Ronan Allencherril, MD, Thomas R. McCarty, MD, MPH Houston Methodist Hospital, Houston, TX Introduction: Hereditary angioedema is a rare inherited condition presenting with recurrent episodes of swelling, most often involving the face or extremities. While subcutaneous attacks are the most common manifestation, hereditary angioedema may also affect the upper airway and the gastrointestinal tract. Here we present a case of a patient presenting with recurrent abdominal pain of unknown etiology, ultimately found to have hereditary angioedema.
Case Description/
Methods: A 43-year-old woman with a history of anxiety, depression, hypertension and hyperlipidemia presented to clinic for bloating, epigastric abdominal pain, and constipation. The episodic abdominal pain had prompted multiple visits to the emergency room (ER) over the last preceeding months. She reporting frequent acute onset generalized abdominal pain with vomiting and associated bloating with abdominal distention. Her symptoms had not responded significantly to trials of amitriptyline, hyoscyamine, simethicone, peppermint oil derivatives, or proton pump inhibitors (PPIs). Vitals and routine labs were overall unremarkable. Celiac serologies were normal. Esophagogastroduodenoscopy and colonoscopy were notable for reflux changes in the esophagus, antral predominant gastric intestinal metaplasia, and a normal appearing colon. Outpatient computed tomography (CT) of the abdomen and pelvis was also unremarkable. Within a few months after initial presentation she underwent repeat CT during acute onset of abdominal symptoms which showed a segmental small bowel wall thickening with severe edema and straining of the surrounding mucosa (Figure 1). The bowel wall was approximately 10 mm in thickness. Subsequent laboratory testing demonstrated severely decreased C1 esterase inhibitor levels, elevated urinary prostaglandins, normal serum and urinary histamine leels, as well as normal serum tryptase levels. Further questioning revealed the patient had started lisinopril a few months prior. Given the concern for hereditary angioedema, lisinopril was discontinued with complete resolution of symptoms. Discussion: This is an interesting case of hereditary angioedema presenting with isolated gastrointestinal involvement. Hereditary angioedema typically manifests with subcutaneous swelling; however, edema of the bowel has been reported and can present with recurrent bouts of abdominal pain. In cases of hereditary angioedema, it is important recognize triggers, such as angiotensin converting enzyme inhibitors. Avoidance of triggers is essential to management.

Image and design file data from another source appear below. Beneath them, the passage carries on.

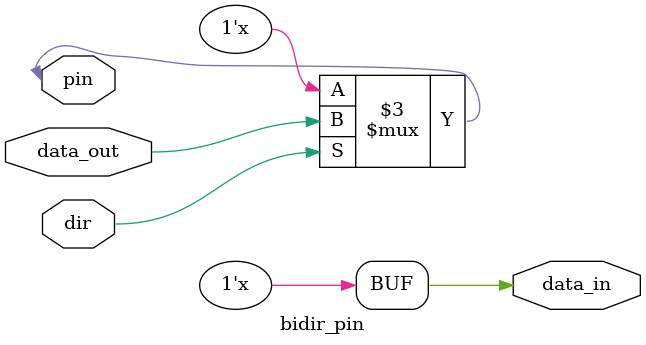
<source format=v>
module bidir_pin #(
    parameter WIDTH = 1
)(
    inout wire [WIDTH-1:0] pin,
    input wire dir,
    input wire [WIDTH-1:0] data_out,
    output reg [WIDTH-1:0] data_in
);
    always @* begin
        if(dir)
            pin <= data_out;
        else
            data_in = pin;
    end
endmodule
</source>
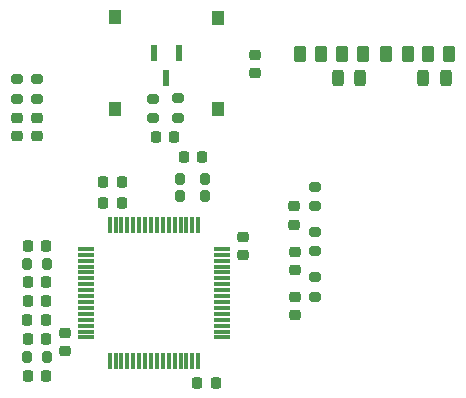
<source format=gbr>
%TF.GenerationSoftware,KiCad,Pcbnew,9.0.0*%
%TF.CreationDate,2025-03-07T07:18:05+07:00*%
%TF.ProjectId,MCU,4d43552e-6b69-4636-9164-5f7063625858,rev?*%
%TF.SameCoordinates,Original*%
%TF.FileFunction,Paste,Top*%
%TF.FilePolarity,Positive*%
%FSLAX46Y46*%
G04 Gerber Fmt 4.6, Leading zero omitted, Abs format (unit mm)*
G04 Created by KiCad (PCBNEW 9.0.0) date 2025-03-07 07:18:05*
%MOMM*%
%LPD*%
G01*
G04 APERTURE LIST*
G04 Aperture macros list*
%AMRoundRect*
0 Rectangle with rounded corners*
0 $1 Rounding radius*
0 $2 $3 $4 $5 $6 $7 $8 $9 X,Y pos of 4 corners*
0 Add a 4 corners polygon primitive as box body*
4,1,4,$2,$3,$4,$5,$6,$7,$8,$9,$2,$3,0*
0 Add four circle primitives for the rounded corners*
1,1,$1+$1,$2,$3*
1,1,$1+$1,$4,$5*
1,1,$1+$1,$6,$7*
1,1,$1+$1,$8,$9*
0 Add four rect primitives between the rounded corners*
20,1,$1+$1,$2,$3,$4,$5,0*
20,1,$1+$1,$4,$5,$6,$7,0*
20,1,$1+$1,$6,$7,$8,$9,0*
20,1,$1+$1,$8,$9,$2,$3,0*%
G04 Aperture macros list end*
%ADD10RoundRect,0.200000X0.275000X-0.200000X0.275000X0.200000X-0.275000X0.200000X-0.275000X-0.200000X0*%
%ADD11RoundRect,0.225000X0.250000X-0.225000X0.250000X0.225000X-0.250000X0.225000X-0.250000X-0.225000X0*%
%ADD12RoundRect,0.200000X-0.200000X0.300000X-0.200000X-0.300000X0.200000X-0.300000X0.200000X0.300000X0*%
%ADD13R,1.000000X1.250000*%
%ADD14RoundRect,0.225000X-0.250000X0.225000X-0.250000X-0.225000X0.250000X-0.225000X0.250000X0.225000X0*%
%ADD15RoundRect,0.250000X-0.262500X-0.450000X0.262500X-0.450000X0.262500X0.450000X-0.262500X0.450000X0*%
%ADD16RoundRect,0.225000X0.225000X0.250000X-0.225000X0.250000X-0.225000X-0.250000X0.225000X-0.250000X0*%
%ADD17RoundRect,0.225000X-0.225000X-0.250000X0.225000X-0.250000X0.225000X0.250000X-0.225000X0.250000X0*%
%ADD18RoundRect,0.200000X-0.200000X-0.275000X0.200000X-0.275000X0.200000X0.275000X-0.200000X0.275000X0*%
%ADD19RoundRect,0.243750X-0.243750X-0.456250X0.243750X-0.456250X0.243750X0.456250X-0.243750X0.456250X0*%
%ADD20R,0.300000X1.475000*%
%ADD21R,1.475000X0.300000*%
%ADD22R,0.600000X1.350000*%
G04 APERTURE END LIST*
D10*
%TO.C,R37*%
X141350000Y-92210000D03*
X141350000Y-90560000D03*
%TD*%
D11*
%TO.C,C40*%
X116120000Y-82425000D03*
X116120000Y-80875000D03*
%TD*%
D12*
%TO.C,Y2*%
X132070000Y-86080000D03*
X129970000Y-86080000D03*
X129970000Y-87480000D03*
X132070000Y-87480000D03*
%TD*%
D13*
%TO.C,SW1*%
X133130000Y-80185000D03*
X133130000Y-72435000D03*
%TD*%
D14*
%TO.C,C9*%
X120170000Y-99100000D03*
X120170000Y-100650000D03*
%TD*%
D11*
%TO.C,C7*%
X135290000Y-92500000D03*
X135290000Y-90950000D03*
%TD*%
%TO.C,C37*%
X139670000Y-97610000D03*
X139670000Y-96060000D03*
%TD*%
D15*
%TO.C,R30*%
X140097500Y-75510000D03*
X141922500Y-75510000D03*
%TD*%
D16*
%TO.C,C8*%
X125005000Y-88080000D03*
X123455000Y-88080000D03*
%TD*%
D17*
%TO.C,C19*%
X127905000Y-82510000D03*
X129455000Y-82510000D03*
%TD*%
D11*
%TO.C,C36*%
X139650000Y-93820000D03*
X139650000Y-92270000D03*
%TD*%
D16*
%TO.C,C10*%
X131835000Y-84230000D03*
X130285000Y-84230000D03*
%TD*%
%TO.C,C29*%
X125005000Y-86290000D03*
X123455000Y-86290000D03*
%TD*%
D18*
%TO.C,L3*%
X116995000Y-93290000D03*
X118645000Y-93290000D03*
%TD*%
D17*
%TO.C,C16*%
X117055000Y-91730000D03*
X118605000Y-91730000D03*
%TD*%
D15*
%TO.C,R35*%
X150900000Y-75500000D03*
X152725000Y-75500000D03*
%TD*%
D17*
%TO.C,C6*%
X131415000Y-103340000D03*
X132965000Y-103340000D03*
%TD*%
D14*
%TO.C,C30*%
X136280000Y-75565000D03*
X136280000Y-77115000D03*
%TD*%
D19*
%TO.C,D5*%
X150550000Y-77550000D03*
X152425000Y-77550000D03*
%TD*%
%TO.C,D4*%
X143300000Y-77550000D03*
X145175000Y-77550000D03*
%TD*%
D16*
%TO.C,C17*%
X118585000Y-94830000D03*
X117035000Y-94830000D03*
%TD*%
D20*
%TO.C,IC1*%
X131488000Y-90000000D03*
X130988000Y-90000000D03*
X130488000Y-90000000D03*
X129988000Y-90000000D03*
X129488000Y-90000000D03*
X128988000Y-90000000D03*
X128488000Y-90000000D03*
X127988000Y-90000000D03*
X127488000Y-90000000D03*
X126988000Y-90000000D03*
X126488000Y-90000000D03*
X125988000Y-90000000D03*
X125488000Y-90000000D03*
X124988000Y-90000000D03*
X124488000Y-90000000D03*
X123988000Y-90000000D03*
D21*
X122000000Y-91988000D03*
X122000000Y-92488000D03*
X122000000Y-92988000D03*
X122000000Y-93488000D03*
X122000000Y-93988000D03*
X122000000Y-94488000D03*
X122000000Y-94988000D03*
X122000000Y-95488000D03*
X122000000Y-95988000D03*
X122000000Y-96488000D03*
X122000000Y-96988000D03*
X122000000Y-97488000D03*
X122000000Y-97988000D03*
X122000000Y-98488000D03*
X122000000Y-98988000D03*
X122000000Y-99488000D03*
D20*
X123988000Y-101476000D03*
X124488000Y-101476000D03*
X124988000Y-101476000D03*
X125488000Y-101476000D03*
X125988000Y-101476000D03*
X126488000Y-101476000D03*
X126988000Y-101476000D03*
X127488000Y-101476000D03*
X127988000Y-101476000D03*
X128488000Y-101476000D03*
X128988000Y-101476000D03*
X129488000Y-101476000D03*
X129988000Y-101476000D03*
X130488000Y-101476000D03*
X130988000Y-101476000D03*
X131488000Y-101476000D03*
D21*
X133476000Y-99488000D03*
X133476000Y-98988000D03*
X133476000Y-98488000D03*
X133476000Y-97988000D03*
X133476000Y-97488000D03*
X133476000Y-96988000D03*
X133476000Y-96488000D03*
X133476000Y-95988000D03*
X133476000Y-95488000D03*
X133476000Y-94988000D03*
X133476000Y-94488000D03*
X133476000Y-93988000D03*
X133476000Y-93488000D03*
X133476000Y-92988000D03*
X133476000Y-92488000D03*
X133476000Y-91988000D03*
%TD*%
D10*
%TO.C,R38*%
X141360000Y-96040000D03*
X141360000Y-94390000D03*
%TD*%
D15*
%TO.C,R34*%
X147397500Y-75510000D03*
X149222500Y-75510000D03*
%TD*%
D10*
%TO.C,R32*%
X116120000Y-79260000D03*
X116120000Y-77610000D03*
%TD*%
%TO.C,R28*%
X127620000Y-80910000D03*
X127620000Y-79260000D03*
%TD*%
%TO.C,R36*%
X141350000Y-88400000D03*
X141350000Y-86750000D03*
%TD*%
D16*
%TO.C,C14*%
X118585000Y-99580000D03*
X117035000Y-99580000D03*
%TD*%
D11*
%TO.C,C35*%
X139620000Y-89945000D03*
X139620000Y-88395000D03*
%TD*%
D22*
%TO.C,IC2*%
X129820000Y-75405000D03*
X127720000Y-75405000D03*
X128770000Y-77505000D03*
%TD*%
D15*
%TO.C,R31*%
X143650000Y-75510000D03*
X145475000Y-75510000D03*
%TD*%
D10*
%TO.C,R29*%
X129780000Y-80905000D03*
X129780000Y-79255000D03*
%TD*%
D13*
%TO.C,SW2*%
X124400000Y-72360000D03*
X124400000Y-80110000D03*
%TD*%
D16*
%TO.C,C18*%
X118585000Y-96390000D03*
X117035000Y-96390000D03*
%TD*%
D17*
%TO.C,C13*%
X117035000Y-102730000D03*
X118585000Y-102730000D03*
%TD*%
D16*
%TO.C,C15*%
X118575000Y-98000000D03*
X117025000Y-98000000D03*
%TD*%
D10*
%TO.C,R33*%
X117870000Y-79275000D03*
X117870000Y-77625000D03*
%TD*%
D18*
%TO.C,L4*%
X116995000Y-101140000D03*
X118645000Y-101140000D03*
%TD*%
D11*
%TO.C,C34*%
X117820000Y-82425000D03*
X117820000Y-80875000D03*
%TD*%
M02*

</source>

Figure: Figure 1: Computed tomography (CT) with marked small bowel wall thickening.
Disclosures: Ronan Allencherril indicated no relevant financial relationships. Thomas McCarty: Covidien/Medtronic – Consultant. Endoquest Robotics – Consultant.
Ronan Allencherril, MD, Thomas R. McCarty, MD, MPH. P1968 - Hereditary Angioedema Presenting With Isolated Gastrointestinal Symptoms, ACG 2025 Annual Scientific Meeting Abstracts. Phoenix, AZ: American College of Gastroenterology.